Smoking Ban Takes Effect 1/1/09: Oregon can look forward to more positive health outcomes
As Oregon embarks on its new era of smoke-free workplaces everywhere, including bars and nightclubs, residents can look forward to overall improvements in health indicators. A recent news story from the city of Pueblo, Colorado shows a dramatic drop in heart attack hospitalizations within three years of its smoking ban, government researchers announced recently. The study was the longest-running of its kind, and showed the rate of hospitalized cases dropped 41 percent in the three years after the ban of workplace smoking took effect in Pueblo. Two neighboring areas did not see similar drops, and researchers believe that the ban was clearly responsible for theis discrepancy.
Terry Pechacek of the U.S. Centers for Disease Control and Prevention said that the study suggests that secondhand smoke may be a terrible and under-recognized cause of heart attack deaths in this country.
According to the CDC, at least eight additional studies have linked smoking bans to decreased heart attacks.
The new study looked at heart attack hospitalizations for three years following the July 1, 2003 enactment of Pueblo’s ban, and found declines as great or greater than those in earlier research.
While Dr. Michael Thun, a researcher with the American Cancer Society wrote that this is now the ninth study, so it is clear that smoke-free laws are one of the most effective and cost-effective to reduce heart attacks,” Dr. Michael Siegel, a professor of social and behavioral sciences at the Boston University School of Public Health, argued that the decline could have had more to do with a general decline in smoking in Pueblo County, the Associated Press reported.

------------------------------------------------------------

**Complete the following:**
- a) Could you reproduce the smoking-ban article above verbatim, beginning at the words "Terry Pechacek of" and stopping after "in this country."?
- b) Would you continue the article above on Oregon's smoking ban, picking up right after its final sentence?

------------------------------------------------------------

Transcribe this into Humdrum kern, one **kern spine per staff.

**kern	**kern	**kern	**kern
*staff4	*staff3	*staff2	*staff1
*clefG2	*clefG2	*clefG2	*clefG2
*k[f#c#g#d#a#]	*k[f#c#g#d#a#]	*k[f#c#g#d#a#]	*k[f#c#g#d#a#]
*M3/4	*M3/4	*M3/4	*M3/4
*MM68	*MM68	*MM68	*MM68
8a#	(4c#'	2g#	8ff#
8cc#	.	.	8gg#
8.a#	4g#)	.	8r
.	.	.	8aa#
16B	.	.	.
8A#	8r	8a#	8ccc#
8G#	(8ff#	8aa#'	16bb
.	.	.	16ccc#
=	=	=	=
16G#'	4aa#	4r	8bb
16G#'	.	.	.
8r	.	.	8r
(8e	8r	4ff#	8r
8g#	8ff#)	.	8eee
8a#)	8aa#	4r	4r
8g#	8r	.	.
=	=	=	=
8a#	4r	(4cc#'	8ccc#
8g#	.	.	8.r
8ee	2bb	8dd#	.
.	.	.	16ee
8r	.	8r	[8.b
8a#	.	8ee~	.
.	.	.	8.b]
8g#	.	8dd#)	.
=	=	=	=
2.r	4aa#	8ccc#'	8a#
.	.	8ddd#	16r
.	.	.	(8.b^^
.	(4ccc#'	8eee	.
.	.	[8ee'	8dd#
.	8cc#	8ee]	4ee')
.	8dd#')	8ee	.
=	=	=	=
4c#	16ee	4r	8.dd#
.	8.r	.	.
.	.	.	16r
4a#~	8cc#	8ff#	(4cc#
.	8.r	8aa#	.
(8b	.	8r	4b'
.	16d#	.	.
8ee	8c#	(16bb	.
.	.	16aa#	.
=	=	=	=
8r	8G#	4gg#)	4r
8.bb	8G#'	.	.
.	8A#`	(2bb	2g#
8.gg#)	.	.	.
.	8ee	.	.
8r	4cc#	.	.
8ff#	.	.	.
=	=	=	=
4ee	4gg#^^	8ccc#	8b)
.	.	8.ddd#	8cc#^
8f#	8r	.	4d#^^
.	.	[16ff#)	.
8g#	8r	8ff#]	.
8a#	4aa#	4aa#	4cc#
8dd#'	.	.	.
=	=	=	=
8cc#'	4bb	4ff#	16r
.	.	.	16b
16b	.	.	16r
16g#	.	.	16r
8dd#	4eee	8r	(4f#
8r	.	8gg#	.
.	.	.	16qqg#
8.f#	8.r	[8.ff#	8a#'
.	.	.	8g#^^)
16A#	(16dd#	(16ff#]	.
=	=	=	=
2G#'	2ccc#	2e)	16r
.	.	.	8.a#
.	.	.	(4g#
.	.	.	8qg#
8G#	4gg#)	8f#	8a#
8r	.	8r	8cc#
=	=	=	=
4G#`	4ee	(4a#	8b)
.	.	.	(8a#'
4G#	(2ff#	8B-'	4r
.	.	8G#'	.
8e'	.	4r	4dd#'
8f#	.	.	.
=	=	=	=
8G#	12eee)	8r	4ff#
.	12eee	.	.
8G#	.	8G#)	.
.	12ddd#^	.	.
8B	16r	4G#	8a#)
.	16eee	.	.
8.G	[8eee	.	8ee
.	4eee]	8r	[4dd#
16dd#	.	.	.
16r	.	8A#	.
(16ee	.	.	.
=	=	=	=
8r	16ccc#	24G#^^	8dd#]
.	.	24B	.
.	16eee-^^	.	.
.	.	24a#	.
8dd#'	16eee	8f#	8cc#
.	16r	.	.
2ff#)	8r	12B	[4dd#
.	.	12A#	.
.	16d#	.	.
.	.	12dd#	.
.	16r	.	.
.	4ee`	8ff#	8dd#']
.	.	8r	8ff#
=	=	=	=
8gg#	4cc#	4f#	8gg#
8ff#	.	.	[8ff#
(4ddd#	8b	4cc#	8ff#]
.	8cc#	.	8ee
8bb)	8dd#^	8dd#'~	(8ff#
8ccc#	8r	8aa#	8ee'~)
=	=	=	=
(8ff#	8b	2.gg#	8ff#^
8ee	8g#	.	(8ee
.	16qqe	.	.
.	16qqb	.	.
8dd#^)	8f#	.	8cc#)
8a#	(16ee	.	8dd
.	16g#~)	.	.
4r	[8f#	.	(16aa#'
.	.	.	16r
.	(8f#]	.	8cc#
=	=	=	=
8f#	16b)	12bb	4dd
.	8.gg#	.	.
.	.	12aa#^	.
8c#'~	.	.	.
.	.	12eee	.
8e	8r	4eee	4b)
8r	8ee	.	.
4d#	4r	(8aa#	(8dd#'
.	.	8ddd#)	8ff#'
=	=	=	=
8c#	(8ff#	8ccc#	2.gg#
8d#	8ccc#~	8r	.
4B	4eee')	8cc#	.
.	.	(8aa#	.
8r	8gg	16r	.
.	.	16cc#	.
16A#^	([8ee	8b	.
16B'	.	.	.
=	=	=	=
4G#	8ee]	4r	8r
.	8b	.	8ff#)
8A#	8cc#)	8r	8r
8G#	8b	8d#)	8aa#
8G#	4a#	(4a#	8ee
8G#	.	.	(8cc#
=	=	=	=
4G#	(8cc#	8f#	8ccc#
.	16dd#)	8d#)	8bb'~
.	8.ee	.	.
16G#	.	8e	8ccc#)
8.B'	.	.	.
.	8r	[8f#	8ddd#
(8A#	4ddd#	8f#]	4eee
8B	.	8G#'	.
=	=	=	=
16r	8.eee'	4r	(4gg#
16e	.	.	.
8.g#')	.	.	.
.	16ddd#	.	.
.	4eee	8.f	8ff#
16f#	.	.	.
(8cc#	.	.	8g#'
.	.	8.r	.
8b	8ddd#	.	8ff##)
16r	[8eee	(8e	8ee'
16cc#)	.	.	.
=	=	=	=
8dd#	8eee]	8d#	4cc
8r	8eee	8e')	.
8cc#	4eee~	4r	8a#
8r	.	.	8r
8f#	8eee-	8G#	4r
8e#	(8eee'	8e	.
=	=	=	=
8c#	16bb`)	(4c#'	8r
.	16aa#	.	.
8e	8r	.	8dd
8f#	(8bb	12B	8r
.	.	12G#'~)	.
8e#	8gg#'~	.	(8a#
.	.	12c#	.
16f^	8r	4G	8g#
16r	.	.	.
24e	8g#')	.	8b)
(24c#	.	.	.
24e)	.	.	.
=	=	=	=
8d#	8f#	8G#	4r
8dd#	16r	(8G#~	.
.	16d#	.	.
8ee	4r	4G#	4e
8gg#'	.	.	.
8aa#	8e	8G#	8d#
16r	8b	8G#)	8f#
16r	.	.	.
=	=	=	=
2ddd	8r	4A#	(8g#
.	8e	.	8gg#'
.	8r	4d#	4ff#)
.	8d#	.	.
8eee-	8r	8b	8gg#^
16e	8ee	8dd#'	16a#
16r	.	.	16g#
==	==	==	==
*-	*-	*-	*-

------------------------------------------------------------

**Answers below:**
- a)
Terry Pechacek of the U.S. Centers for Disease Control and Prevention said that the study suggests that secondhand smoke may be a terrible and under-recognized cause of heart attack deaths in this country.

- b)
“I don’t think it’s as clear as they’re making it out to be,” Siegel said
California, and Washington have already banned smoking in bars. However, Oregon is ranked 7th in the nation for percentage of state revenue coming from lottery dollars, much of it coming from lottery machines played by smokers.
Perhaps it’s time we question the way the state depends on gambling revenues for important services. What does it say about the value Oregon places on the health of its residents?
2 comments


I think that this is a great thing because by doing so will improve our health and reduce the population of second hand smoking. I agree with Hailey by doing so people will smoke less and to some extend some people could quit smoking because of the inconvenience. I am really glad that this law has pass, it would not only improve our society but our lives as well.